Give every line from the entries that contains "клиника".

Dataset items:
^^^^
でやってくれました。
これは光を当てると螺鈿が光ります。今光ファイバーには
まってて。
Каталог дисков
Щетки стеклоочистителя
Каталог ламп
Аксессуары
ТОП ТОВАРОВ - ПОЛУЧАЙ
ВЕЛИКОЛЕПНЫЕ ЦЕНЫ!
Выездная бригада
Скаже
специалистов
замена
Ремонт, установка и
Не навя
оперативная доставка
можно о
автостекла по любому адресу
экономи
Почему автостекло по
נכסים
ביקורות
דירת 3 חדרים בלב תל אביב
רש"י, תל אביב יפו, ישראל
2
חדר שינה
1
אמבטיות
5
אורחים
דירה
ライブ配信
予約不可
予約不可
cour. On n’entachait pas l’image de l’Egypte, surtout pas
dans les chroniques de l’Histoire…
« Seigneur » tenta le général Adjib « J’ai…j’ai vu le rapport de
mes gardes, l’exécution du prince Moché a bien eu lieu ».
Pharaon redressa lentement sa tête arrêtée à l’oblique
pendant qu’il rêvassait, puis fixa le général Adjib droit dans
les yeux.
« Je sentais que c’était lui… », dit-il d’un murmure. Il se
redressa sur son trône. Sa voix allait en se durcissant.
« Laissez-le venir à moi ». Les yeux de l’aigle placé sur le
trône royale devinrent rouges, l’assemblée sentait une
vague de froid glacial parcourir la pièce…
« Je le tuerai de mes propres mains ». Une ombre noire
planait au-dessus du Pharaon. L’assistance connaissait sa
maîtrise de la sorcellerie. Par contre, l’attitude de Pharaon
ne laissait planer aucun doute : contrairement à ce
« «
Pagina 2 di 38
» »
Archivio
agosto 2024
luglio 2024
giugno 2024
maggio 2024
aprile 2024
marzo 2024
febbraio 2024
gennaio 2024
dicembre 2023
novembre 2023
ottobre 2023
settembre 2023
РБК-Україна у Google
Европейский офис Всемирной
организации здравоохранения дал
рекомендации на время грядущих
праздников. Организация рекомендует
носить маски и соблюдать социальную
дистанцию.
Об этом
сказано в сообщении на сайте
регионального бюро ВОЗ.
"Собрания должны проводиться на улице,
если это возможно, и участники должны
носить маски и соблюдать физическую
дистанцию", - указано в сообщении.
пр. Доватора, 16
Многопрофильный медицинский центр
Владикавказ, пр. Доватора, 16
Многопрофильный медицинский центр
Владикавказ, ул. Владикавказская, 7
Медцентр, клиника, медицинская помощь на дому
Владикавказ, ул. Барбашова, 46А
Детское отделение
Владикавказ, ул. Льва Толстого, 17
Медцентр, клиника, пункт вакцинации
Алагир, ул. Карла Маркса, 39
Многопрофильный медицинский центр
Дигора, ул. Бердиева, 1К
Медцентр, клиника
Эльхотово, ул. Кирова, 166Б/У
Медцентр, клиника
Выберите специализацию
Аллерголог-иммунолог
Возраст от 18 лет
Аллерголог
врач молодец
^^^^
## Result of this exercise
Медцентр, клиника, медицинская помощь на дому
Медцентр, клиника, пункт вакцинации
Медцентр, клиника
Медцентр, клиника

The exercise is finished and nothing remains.